State election officials have levied fines of more than $19,000 against Kim Foxx’s campaign to unseat Cook County State’s Attorney Anita Alvarez.

The Illinois State Board of Elections ruled on Feb. 17 that Foxx violated campaign finance laws by failing to disclose a $25,000 poll paid for by County Board President Toni Preckwinkle a year ago. The election board informed the Foxx campaign Thursday that it would be fined for the violation, records show.

The state board also found Foxx’s campaign committed other infractions, including taking longer than the law allows to disclose 10 contributions it got in September. Among those contributions was a $2,500 check from city Treasurer Kurt Summers, election officials said.

The total fines against Foxx would have totaled more than $40,000. But the amount was reduced to $19,450 because the first-time candidate had not broken the rules previously, according to the letter from the election board to the campaign.

The campaign was given a month to pay the fines or contest them.

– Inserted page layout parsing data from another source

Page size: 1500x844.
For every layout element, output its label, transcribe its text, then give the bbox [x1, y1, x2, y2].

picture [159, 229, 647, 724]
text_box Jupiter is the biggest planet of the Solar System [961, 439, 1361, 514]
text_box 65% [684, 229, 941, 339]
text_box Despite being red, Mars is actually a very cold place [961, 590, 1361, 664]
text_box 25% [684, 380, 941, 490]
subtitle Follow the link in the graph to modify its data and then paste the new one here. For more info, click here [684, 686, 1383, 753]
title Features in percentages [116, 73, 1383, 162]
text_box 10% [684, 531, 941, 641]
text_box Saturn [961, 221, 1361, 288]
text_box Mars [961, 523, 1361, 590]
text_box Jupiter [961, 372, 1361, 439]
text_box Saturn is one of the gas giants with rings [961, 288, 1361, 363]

“We intend to appeal,” Foxx spokesman Robert Foley said Monday, declining to comment further.

In November, the Chicago Sun-Times reported Foxx was involved in discussions about the poll but had not revealed she got that support from Preckwinkle, who also has contributed tens of thousands of dollars to her campaign.

Foxx, who was Preckwinkle’s chief of staff at the time of the poll, argued that she did not have to report it to the state because she had not yet decided to run when the poll was conducted.

In a statement Monday, Alvarez’s campaign said the matter shows Foxx “failed to take responsibility when confronted about it by the media and the public.”

“How can we trust Kim Foxx to enforce the law as state’s attorney when she’s repeatedly proved herself unwilling or unable to follow the law as a candidate?” Alvarez spokesman Mike Carson said.